> Using the information
1. In the forum thread about pretending to be prey, how many fights has the first poster seen the timid friend get into?
2. Name each person who posts in the forum thread about pretending to be prey, listing every name once.

> Extract to read
↓↓↓

# Pretending to be Prey



## Em MacIntosh (May 22, 2007)

One of my freinds is really timid.  He slouches with his hands in his pockets, stays close to walls, trying to go unnoticed.  He gets picked on a lot and some people have thrown down with him.  As soon as someone throws down he straightens up his back and gets a wicked smile like it's what he's been waiting for, then he tends to kick the other guy inside out.  He seems unconfident and takes a lot of guff, but when it comes down to it, I think it's his way of picking fights.  He's won every one I've seen him get into and I've seen him get into six.  Four of them were during the same summer!  He tells me he doesn't like fighting but I don't believe him.  He seems to enjoy it too much.  I hope he doesn't get killed but he doesn't heed our warnings.  Does anyone else have (a) freind(s) like this?  If so, do you have any advice for how to help them understand?  Would that be helping?  I don't know...


----------



## Brian R. VanCise (May 22, 2007)

I think that at some point your friend will meet someone a little quicker, stronger, smarter, etc.  Let's hope he survives the encounter.


----------



## JBrainard (May 22, 2007)

Em MacIntosh said:


> Does anyone else have (a) freind(s) like this? If so, do you have any advice for how to help them understand? Would that be helping? I don't know...


 
An ex-coworker of my wife's was kind of like this, but I don't think it was to pick fights, I think it was his personality. It was kind of funny. He was this nerdy guy, but he could street fight like nobody's buisness.


----------



## CoryKS (May 22, 2007)

Sounds like your friend really likes to fight, and is applying the concept of provocative weakness to avoid getting in trouble for starting the fight.  Can't say it's an ethical tactic, but on the other hand I can't really feel sorry for those who decided to prey upon him either.


----------



## theletch1 (May 22, 2007)

Gotta agree with Brian, as usual.  I don't know your friend well enough to say that he is actively picking fights but I will say that since leaving the military a dozen years ago I've been able to successfully avoid any fights that have come my way.


----------



## Em MacIntosh (May 22, 2007)

Brian R. VanCise said:


> I think that at some point your friend will meet someone a little quicker, stronger, smarter, etc. Let's hope he survives the encounter.


 
Ya.
We're all waitin'.  (hangs head and shakes)


----------



## jim777 (May 22, 2007)

How old a person are we talking about here, 16 or 17 or such?


----------



## zDom (May 22, 2007)

You might be reading too much into your observations.

In reading your description of this friend, I saw a lot of myself in there.

After 15 years of martial arts I generally do a better job of not looking like a victim (appearing more confident, better posture, looking people in the eyes, etc.) but even now people who don't know me, know who I am, and someone tells them I can fight then often say, "I don't see it...really?"

Even before martial arts I could scrap fairly well (although, unlike your friend, I took my share of beatings).

But I honestly do NOT like to fight; mean, nasty people scare me. Even though I know in my head I will win a fight, I still get scared.

↑↑↑

> Entries supplied

↓↓↓

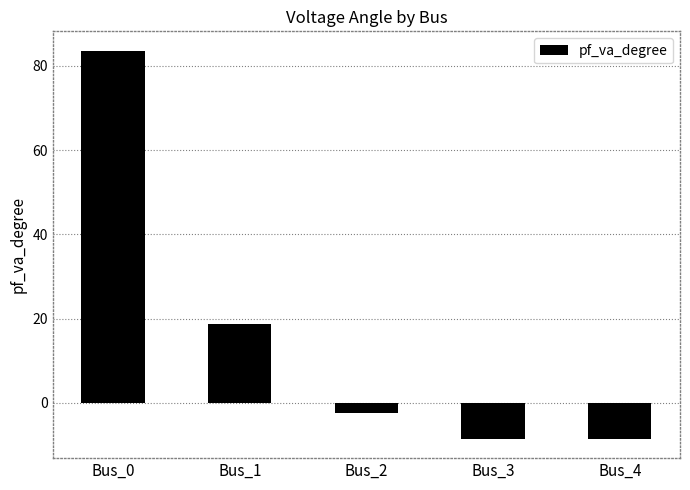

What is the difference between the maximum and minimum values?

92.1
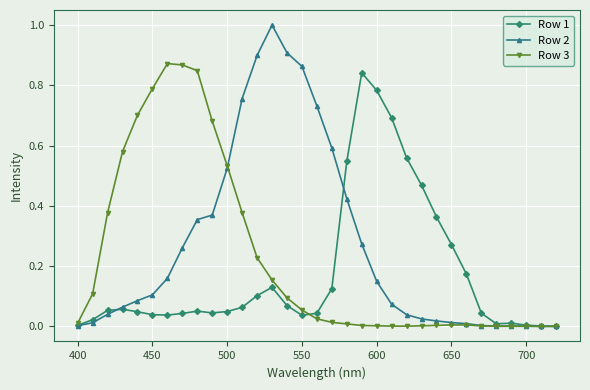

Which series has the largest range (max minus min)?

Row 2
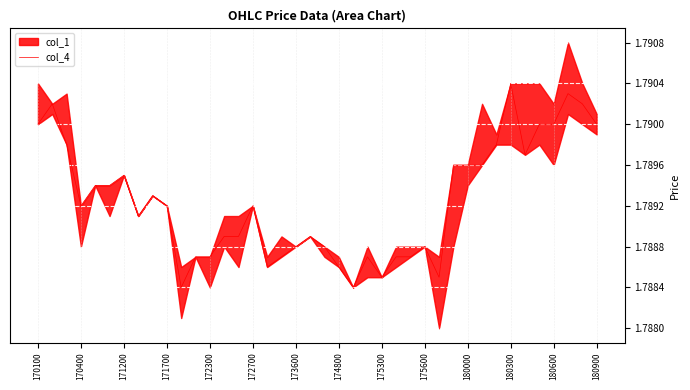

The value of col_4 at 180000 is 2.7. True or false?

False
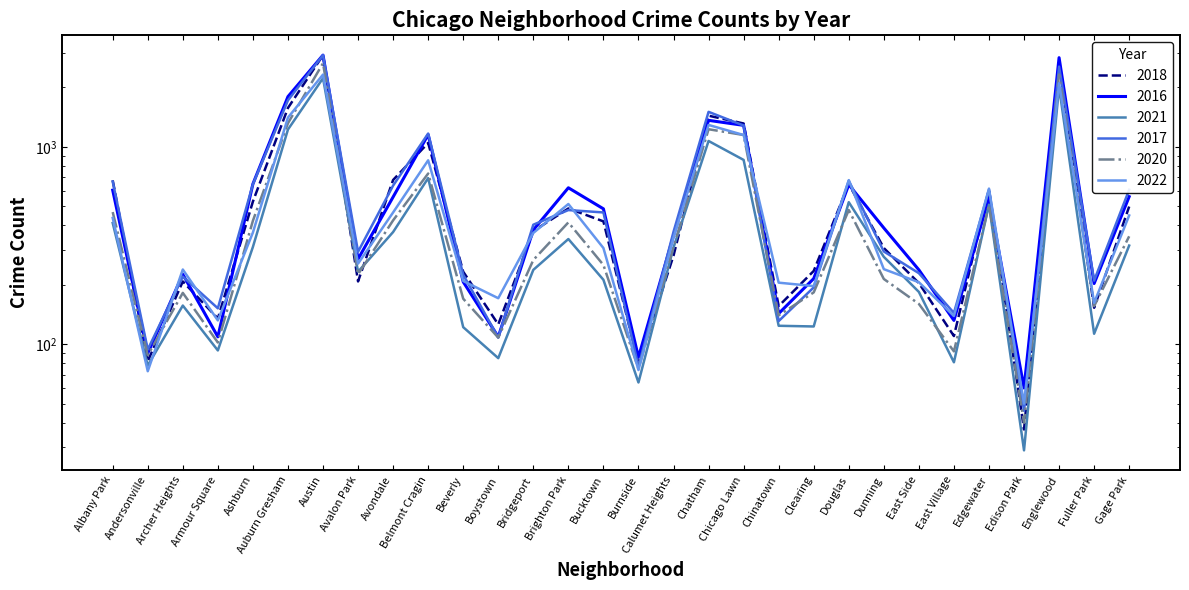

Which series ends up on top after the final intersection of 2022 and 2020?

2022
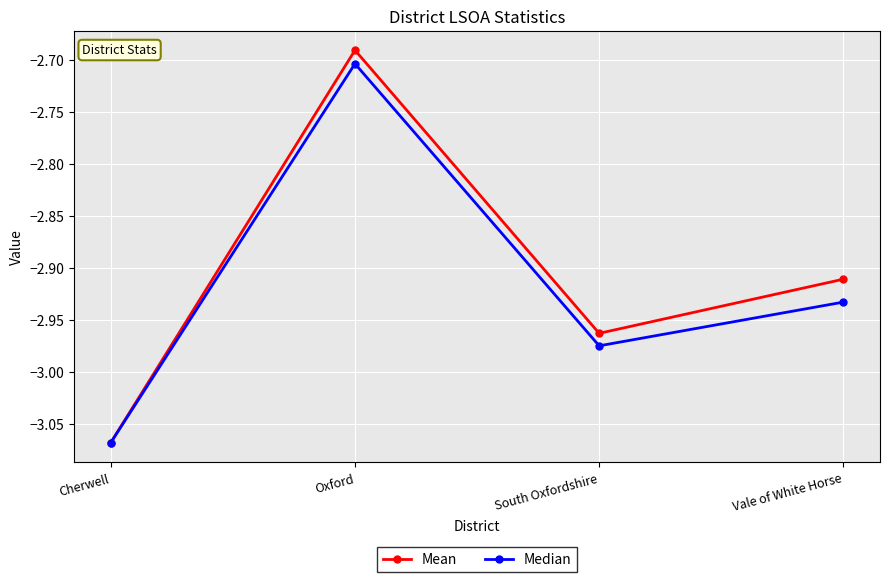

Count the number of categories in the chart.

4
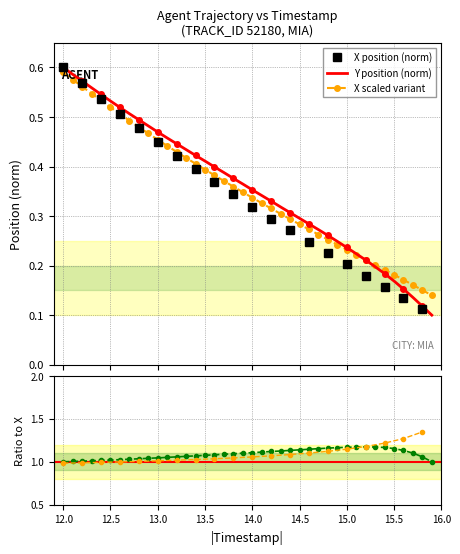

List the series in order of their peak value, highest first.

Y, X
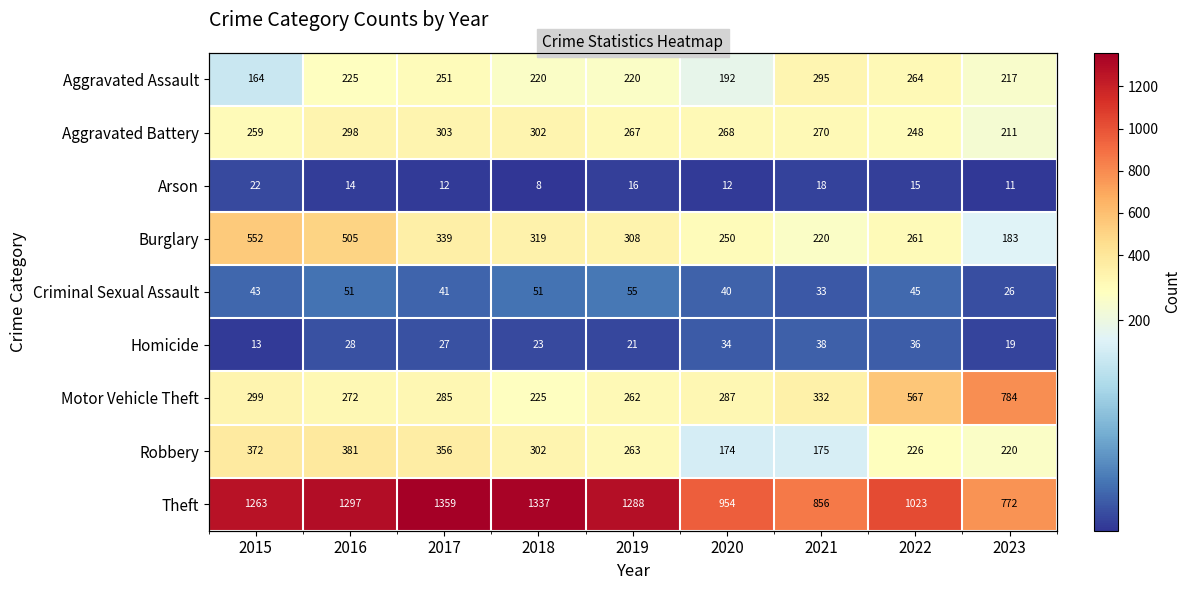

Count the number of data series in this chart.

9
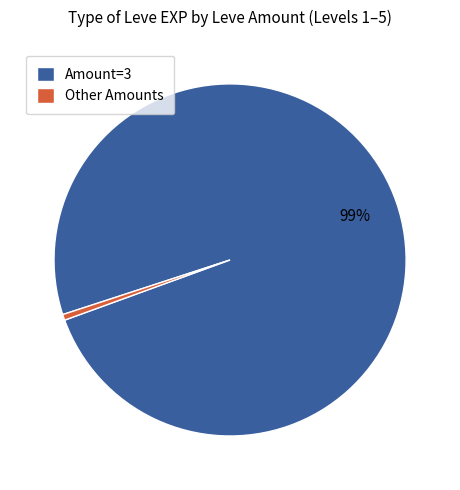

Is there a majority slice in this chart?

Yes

↑↑↑

> Responses in order
1. Six, and four of them were during the same summer.

2. Em MacIntosh, Brian R. VanCise, JBrainard, CoryKS, theletch1, jim777, zDom